At this time, ASUS has not launched new firmware updates to protect from Cyclops Blink but have released the pursuing mitigations that can be used to protected units:

  • Reset the machine to factory default: Login into the world-wide-web GUI, go to Administration → Restore/Preserve/Add Location, click the “Initialize all the setting and distinct all the data log,” and then click on Restore button.”
  • Update to the hottest available firmware.
  • Assure the default admin password has been improved to a a lot more secure 1.
  • Disable Distant Management (disabled by default, can only be enabled by way of Innovative Configurations).

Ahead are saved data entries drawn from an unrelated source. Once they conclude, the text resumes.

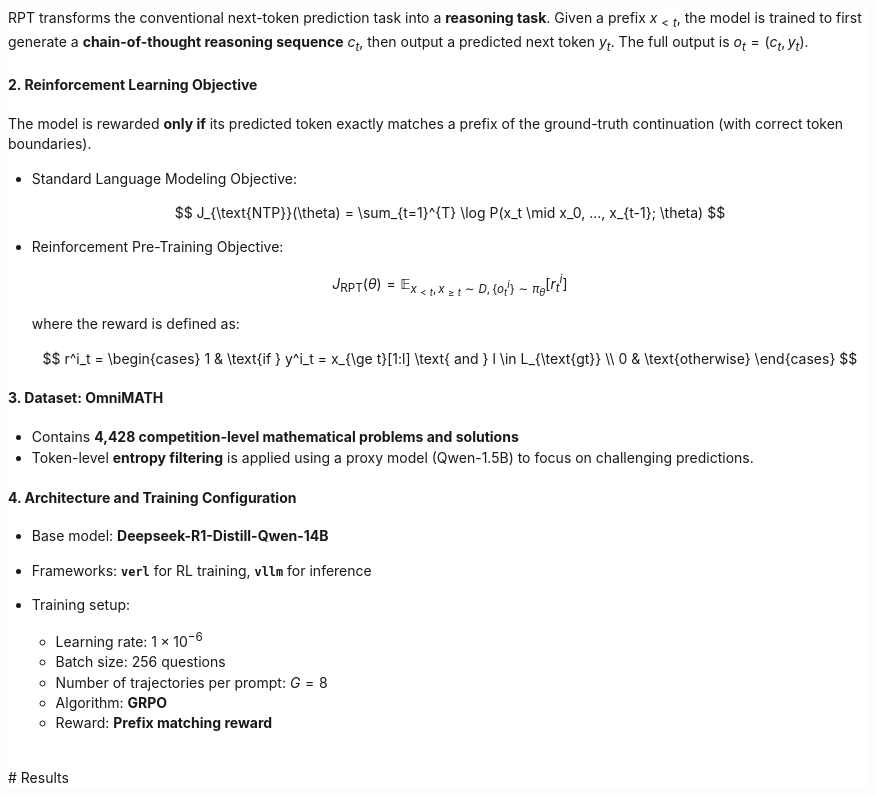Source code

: RPT transforms the conventional next-token prediction task into a **reasoning task**. Given a prefix $x_{<t}$, the model is trained to first generate a **chain-of-thought reasoning sequence** $c_t$, then output a predicted next token $y_t$. The full output is $o_t = (c_t, y_t)$.

#### 2. Reinforcement Learning Objective

The model is rewarded **only if** its predicted token exactly matches a prefix of the ground-truth continuation (with correct token boundaries).

* Standard Language Modeling Objective:

  $$
  J_{\text{NTP}}(\theta) = \sum_{t=1}^{T} \log P(x_t \mid x_0, ..., x_{t-1}; \theta)
  $$

* Reinforcement Pre-Training Objective:

  $$
  J_{\text{RPT}}(\theta) = \mathbb{E}_{x_{<t}, x_{\ge t} \sim D, \{o^i_t\} \sim \pi_\theta} [r^i_t]
  $$

  where the reward is defined as:

  $$
  r^i_t =
  \begin{cases}
  1 & \text{if } y^i_t = x_{\ge t}[1:l] \text{ and } l \in L_{\text{gt}} \\
  0 & \text{otherwise}
  \end{cases}
  $$

#### 3. Dataset: OmniMATH

* Contains **4,428 competition-level mathematical problems and solutions**
* Token-level **entropy filtering** is applied using a proxy model (Qwen-1.5B) to focus on challenging predictions.

#### 4. Architecture and Training Configuration

* Base model: **Deepseek-R1-Distill-Qwen-14B**
* Frameworks: **`verl`** for RL training, **`vllm`** for inference
* Training setup:

  * Learning rate: $1 \times 10^{-6}$
  * Batch size: 256 questions
  * Number of trajectories per prompt: $G = 8$
  * Algorithm: **GRPO**
  * Reward: **Prefix matching reward**





   
 
<br/>
# Results  
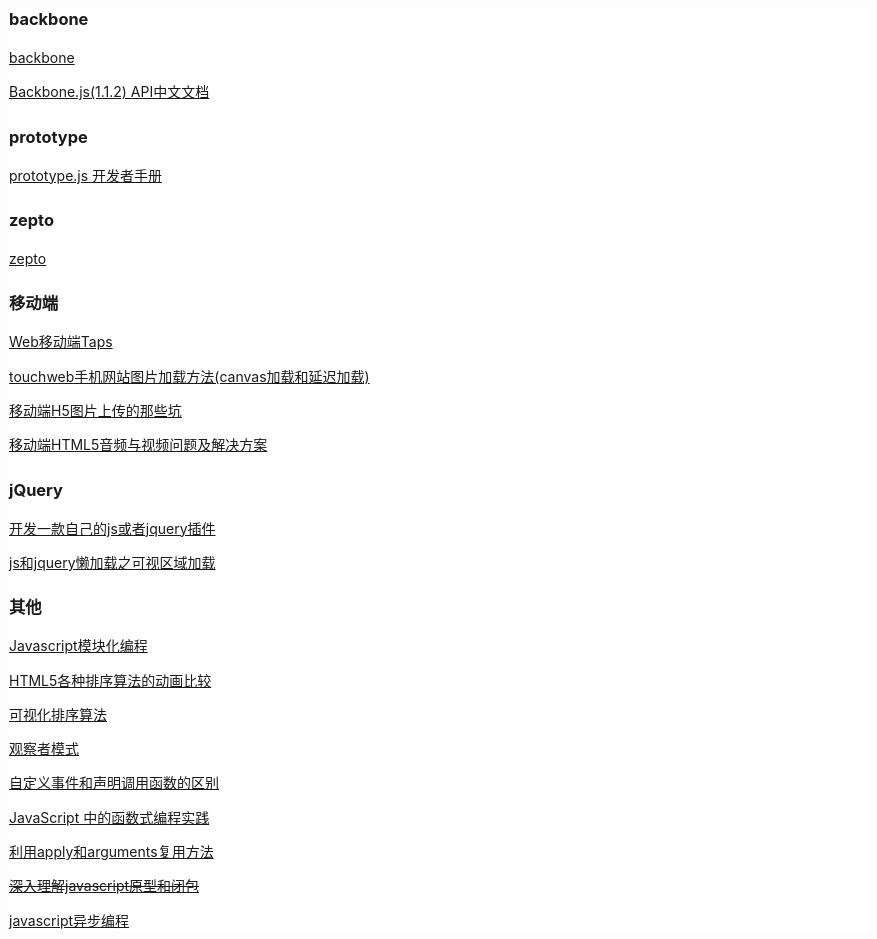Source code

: 

### backbone
[backbone](https://github.com/jashkenas/backbone)

[Backbone.js(1.1.2) API中文文档](http://www.css88.com/doc/backbone/)




### prototype
[prototype.js 开发者手册](http://thinhunan.cnblogs.com/archive/2006/04/01/DeveloperNotesForPrototype.html)




### zepto
[zepto](https://github.com/madrobby/zepto)




### 移动端

[Web移动端Taps](http://www.haorooms.com/post/phone_web)

[touchweb手机网站图片加载方法(canvas加载和延迟加载)](http://www.haorooms.com/post/touchweb_canvas_lazyload)

[移动端H5图片上传的那些坑](https://segmentfault.com/a/1190000006140042)

[移动端HTML5音频与视频问题及解决方案](http://www.cnblogs.com/aaronjs/p/4812119.html)




### jQuery

[开发一款自己的js或者jquery插件](http://www.haorooms.com/post/js_jquery_chajian)

[js和jquery懒加载之可视区域加载](http://www.haorooms.com/post/js_jquery_lazyload_viewload)




### 其他
[Javascript模块化编程](http://www.ruanyifeng.com/blog/2012/10/javascript_module.html)

[HTML5各种排序算法的动画比较](http://www.webhek.com/misc/comparison-sort)

[可视化排序算法](http://jsdo.it/norahiko/oxIy/fullscreen)

[观察者模式](http://www.cnblogs.com/TomXu/archive/2012/03/02/2355128.html)

[自定义事件和声明调用函数的区别](https://segmentfault.com/q/1010000002487388)

[JavaScript 中的函数式编程实践](http://www.ibm.com/developerworks/cn/web/1006_qiujt_jsfunctional/)

[利用apply和arguments复用方法](http://www.cnblogs.com/snandy/p/3254940.html)

~~[深入理解javascript原型和闭包](http://www.cnblogs.com/wangfupeng1988/p/3977924.html)~~

[javascript异步编程](https://segmentfault.com/a/1190000002938132)
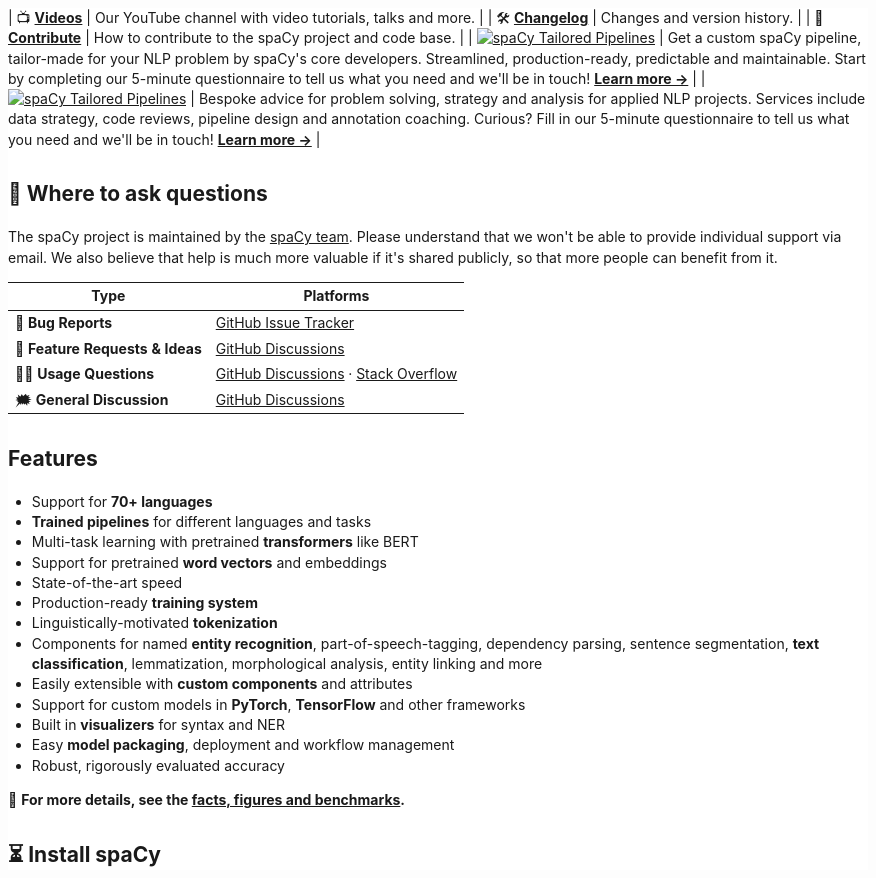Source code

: | 📺 **[Videos]**                                                                                                                                                                                                            | Our YouTube channel with video tutorials, talks and more.                                                                                                                                                                                                                                                                                    |
| 🛠 **[Changelog]**                                                                                                                                                                                                         | Changes and version history.                                                                                                                                                                                                                                                                                                                 |
| 💝 **[Contribute]**                                                                                                                                                                                                        | How to contribute to the spaCy project and code base.                                                                                                                                                                                                                                                                                        |
| <a href="https://explosion.ai/spacy-tailored-pipelines"><img src="https://user-images.githubusercontent.com/13643239/152853098-1c761611-ccb0-4ec6-9066-b234552831fe.png" width="125" alt="spaCy Tailored Pipelines"/></a> | Get a custom spaCy pipeline, tailor-made for your NLP problem by spaCy's core developers. Streamlined, production-ready, predictable and maintainable. Start by completing our 5-minute questionnaire to tell us what you need and we'll be in touch! **[Learn more &rarr;](https://explosion.ai/spacy-tailored-pipelines)**                 |
| <a href="https://explosion.ai/spacy-tailored-analysis"><img src="https://user-images.githubusercontent.com/1019791/206151300-b00cd189-e503-4797-aa1e-1bb6344062c5.png" width="125" alt="spaCy Tailored Pipelines"/></a>   | Bespoke advice for problem solving, strategy and analysis for applied NLP projects. Services include data strategy, code reviews, pipeline design and annotation coaching. Curious? Fill in our 5-minute questionnaire to tell us what you need and we'll be in touch! **[Learn more &rarr;](https://explosion.ai/spacy-tailored-analysis)** |

[spacy 101]: https://spacy.io/usage/spacy-101
[new in v3.0]: https://spacy.io/usage/v3
[usage guides]: https://spacy.io/usage/
[api reference]: https://spacy.io/api/
[models]: https://spacy.io/models
[universe]: https://spacy.io/universe
[videos]: https://www.youtube.com/c/ExplosionAI
[online course]: https://course.spacy.io
[project templates]: https://github.com/explosion/projects
[changelog]: https://spacy.io/usage#changelog
[contribute]: https://github.com/explosion/spaCy/blob/master/CONTRIBUTING.md


## 💬 Where to ask questions

The spaCy project is maintained by the [spaCy team](https://explosion.ai/about).
Please understand that we won't be able to provide individual support via email.
We also believe that help is much more valuable if it's shared publicly, so that
more people can benefit from it.

| Type                           | Platforms                               |
| ------------------------------ | --------------------------------------- |
| 🚨 **Bug Reports**              | [GitHub Issue Tracker]                  |
| 🎁 **Feature Requests & Ideas** | [GitHub Discussions]                    |
| 👩‍💻 **Usage Questions**          | [GitHub Discussions] · [Stack Overflow] |
| 🗯 **General Discussion**       | [GitHub Discussions]                    |

[github issue tracker]: https://github.com/explosion/spaCy/issues
[github discussions]: https://github.com/explosion/spaCy/discussions
[stack overflow]: https://stackoverflow.com/questions/tagged/spacy

## Features

- Support for **70+ languages**
- **Trained pipelines** for different languages and tasks
- Multi-task learning with pretrained **transformers** like BERT
- Support for pretrained **word vectors** and embeddings
- State-of-the-art speed
- Production-ready **training system**
- Linguistically-motivated **tokenization**
- Components for named **entity recognition**, part-of-speech-tagging, dependency parsing, sentence segmentation, **text classification**, lemmatization, morphological analysis, entity linking and more
- Easily extensible with **custom components** and attributes
- Support for custom models in **PyTorch**, **TensorFlow** and other frameworks
- Built in **visualizers** for syntax and NER
- Easy **model packaging**, deployment and workflow management
- Robust, rigorously evaluated accuracy

📖 **For more details, see the
[facts, figures and benchmarks](https://spacy.io/usage/facts-figures).**

## ⏳ Install spaCy


[pip]: https://pypi.org/project/spacy/
[conda]: https://anaconda.org/conda-forge/spacy
[available pipelines]: https://spacy.io/models
[models documentation]: https://spacy.io/usage/models
[training]: https://spacy.io/usage/training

If you are applying any of the a few types selected as EOL (close of everyday living), take note that these are no extended supported and so would not obtain a firmware security update. In this case, you are proposed to replace your machine with a new just one.

If you own WatchGuard network devices and are searching for that advisory alternatively, you can come across the vendor’s danger mitigation suggestions on this webpage.